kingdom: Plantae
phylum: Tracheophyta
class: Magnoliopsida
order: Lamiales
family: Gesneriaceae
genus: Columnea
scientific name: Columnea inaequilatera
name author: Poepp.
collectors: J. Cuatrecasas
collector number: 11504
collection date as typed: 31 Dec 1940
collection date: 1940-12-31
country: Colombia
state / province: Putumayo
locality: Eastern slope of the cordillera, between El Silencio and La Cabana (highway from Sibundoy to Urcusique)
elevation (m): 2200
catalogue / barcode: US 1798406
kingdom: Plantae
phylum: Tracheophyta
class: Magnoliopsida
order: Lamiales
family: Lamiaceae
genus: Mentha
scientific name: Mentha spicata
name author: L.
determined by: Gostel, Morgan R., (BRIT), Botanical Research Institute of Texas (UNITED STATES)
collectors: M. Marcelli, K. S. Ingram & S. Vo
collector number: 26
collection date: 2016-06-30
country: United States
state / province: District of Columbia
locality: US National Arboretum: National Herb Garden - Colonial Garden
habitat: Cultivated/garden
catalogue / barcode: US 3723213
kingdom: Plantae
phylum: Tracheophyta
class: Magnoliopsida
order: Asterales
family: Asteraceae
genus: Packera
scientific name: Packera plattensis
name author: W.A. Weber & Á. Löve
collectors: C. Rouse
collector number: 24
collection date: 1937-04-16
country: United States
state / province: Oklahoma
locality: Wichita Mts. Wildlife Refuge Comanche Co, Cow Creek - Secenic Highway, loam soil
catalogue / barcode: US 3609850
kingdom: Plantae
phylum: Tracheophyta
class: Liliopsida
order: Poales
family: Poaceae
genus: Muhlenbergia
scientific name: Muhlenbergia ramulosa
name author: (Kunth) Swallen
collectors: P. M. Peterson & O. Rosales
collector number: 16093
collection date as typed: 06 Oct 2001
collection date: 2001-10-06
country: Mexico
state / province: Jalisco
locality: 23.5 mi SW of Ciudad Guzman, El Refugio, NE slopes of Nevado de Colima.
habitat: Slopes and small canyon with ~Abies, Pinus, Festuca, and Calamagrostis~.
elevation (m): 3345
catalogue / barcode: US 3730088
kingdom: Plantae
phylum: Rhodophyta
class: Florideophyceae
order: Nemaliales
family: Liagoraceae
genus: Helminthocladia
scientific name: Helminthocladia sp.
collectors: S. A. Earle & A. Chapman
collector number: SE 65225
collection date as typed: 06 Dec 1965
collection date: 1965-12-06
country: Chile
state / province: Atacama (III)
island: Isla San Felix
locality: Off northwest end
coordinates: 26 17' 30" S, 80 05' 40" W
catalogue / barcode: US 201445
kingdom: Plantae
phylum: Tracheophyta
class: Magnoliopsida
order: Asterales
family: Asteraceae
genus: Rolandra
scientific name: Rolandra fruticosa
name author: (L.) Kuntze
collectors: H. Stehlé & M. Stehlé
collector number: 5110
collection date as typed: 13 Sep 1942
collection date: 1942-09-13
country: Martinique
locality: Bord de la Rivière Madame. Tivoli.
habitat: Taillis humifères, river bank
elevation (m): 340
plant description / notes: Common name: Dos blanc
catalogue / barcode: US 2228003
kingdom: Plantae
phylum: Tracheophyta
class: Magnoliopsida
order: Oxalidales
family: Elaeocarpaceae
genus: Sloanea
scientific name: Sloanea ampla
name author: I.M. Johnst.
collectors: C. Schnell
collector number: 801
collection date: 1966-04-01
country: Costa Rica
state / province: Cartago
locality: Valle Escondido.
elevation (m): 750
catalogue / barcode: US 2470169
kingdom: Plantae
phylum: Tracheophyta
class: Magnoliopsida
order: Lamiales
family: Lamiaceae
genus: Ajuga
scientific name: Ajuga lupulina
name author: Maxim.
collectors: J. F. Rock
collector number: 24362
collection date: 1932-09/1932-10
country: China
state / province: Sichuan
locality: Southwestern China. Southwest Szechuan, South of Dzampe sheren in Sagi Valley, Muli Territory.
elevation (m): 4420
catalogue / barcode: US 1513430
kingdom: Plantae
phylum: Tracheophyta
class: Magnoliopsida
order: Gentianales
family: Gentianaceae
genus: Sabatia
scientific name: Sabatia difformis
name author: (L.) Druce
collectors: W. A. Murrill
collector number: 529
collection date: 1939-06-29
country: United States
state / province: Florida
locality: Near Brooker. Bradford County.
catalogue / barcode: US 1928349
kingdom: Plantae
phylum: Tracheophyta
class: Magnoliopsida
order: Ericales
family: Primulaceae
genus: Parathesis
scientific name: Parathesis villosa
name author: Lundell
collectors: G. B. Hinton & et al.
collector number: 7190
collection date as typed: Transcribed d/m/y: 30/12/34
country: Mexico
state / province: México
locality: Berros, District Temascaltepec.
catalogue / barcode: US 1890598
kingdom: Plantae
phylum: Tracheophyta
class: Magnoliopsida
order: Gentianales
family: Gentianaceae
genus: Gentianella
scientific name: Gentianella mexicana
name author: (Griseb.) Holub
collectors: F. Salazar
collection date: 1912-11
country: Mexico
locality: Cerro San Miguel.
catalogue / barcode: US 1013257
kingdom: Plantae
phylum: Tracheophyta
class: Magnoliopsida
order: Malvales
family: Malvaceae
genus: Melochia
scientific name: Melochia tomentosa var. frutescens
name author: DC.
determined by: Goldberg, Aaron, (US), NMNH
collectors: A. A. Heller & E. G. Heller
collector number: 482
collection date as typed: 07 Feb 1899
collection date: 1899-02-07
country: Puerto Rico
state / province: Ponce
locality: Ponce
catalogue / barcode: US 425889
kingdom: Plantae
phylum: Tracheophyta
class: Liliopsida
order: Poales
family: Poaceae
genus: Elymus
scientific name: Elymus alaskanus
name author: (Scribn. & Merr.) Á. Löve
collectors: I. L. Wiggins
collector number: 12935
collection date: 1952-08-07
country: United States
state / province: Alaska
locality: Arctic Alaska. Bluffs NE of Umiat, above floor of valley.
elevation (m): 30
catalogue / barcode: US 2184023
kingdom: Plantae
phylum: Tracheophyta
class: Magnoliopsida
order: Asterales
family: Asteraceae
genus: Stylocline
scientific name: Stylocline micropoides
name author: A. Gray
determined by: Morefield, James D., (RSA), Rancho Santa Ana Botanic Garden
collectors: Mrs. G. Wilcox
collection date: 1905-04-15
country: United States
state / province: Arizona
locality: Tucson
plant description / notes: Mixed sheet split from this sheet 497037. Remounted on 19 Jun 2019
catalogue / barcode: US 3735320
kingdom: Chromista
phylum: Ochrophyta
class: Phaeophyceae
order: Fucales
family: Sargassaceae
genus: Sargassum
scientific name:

________________________

▶ [Do this] Arrange everything in the items from the line containing "state / province: Oklahoma" down to the line containing "family: Liagoraceae", both included, as a Markdown table with the columns Row and Line. Number each row, leave out blank lines, and give only that table.

▶ [Expected answer]
| Row | Line |
|---|---|
| 1 | state / province: Oklahoma |
| 2 | locality: Wichita Mts. Wildlife Refuge Comanche Co, Cow Creek - Secenic Highway, loam soil |
| 3 | catalogue / barcode: US 3609850 |
| 4 | kingdom: Plantae |
| 5 | phylum: Tracheophyta |
| 6 | class: Liliopsida |
| 7 | order: Poales |
| 8 | family: Poaceae |
| 9 | genus: Muhlenbergia |
| 10 | scientific name: Muhlenbergia ramulosa |
| 11 | name author: (Kunth) Swallen |
| 12 | collectors: P. M. Peterson & O. Rosales |
| 13 | collector number: 16093 |
| 14 | collection date as typed: 06 Oct 2001 |
| 15 | collection date: 2001-10-06 |
| 16 | country: Mexico |
| 17 | state / province: Jalisco |
| 18 | locality: 23.5 mi SW of Ciudad Guzman, El Refugio, NE slopes of Nevado de Colima. |
| 19 | habitat: Slopes and small canyon with ~Abies, Pinus, Festuca, and Calamagrostis~. |
| 20 | elevation (m): 3345 |
| 21 | catalogue / barcode: US 3730088 |
| 22 | kingdom: Plantae |
| 23 | phylum: Rhodophyta |
| 24 | class: Florideophyceae |
| 25 | order: Nemaliales |
| 26 | family: Liagoraceae |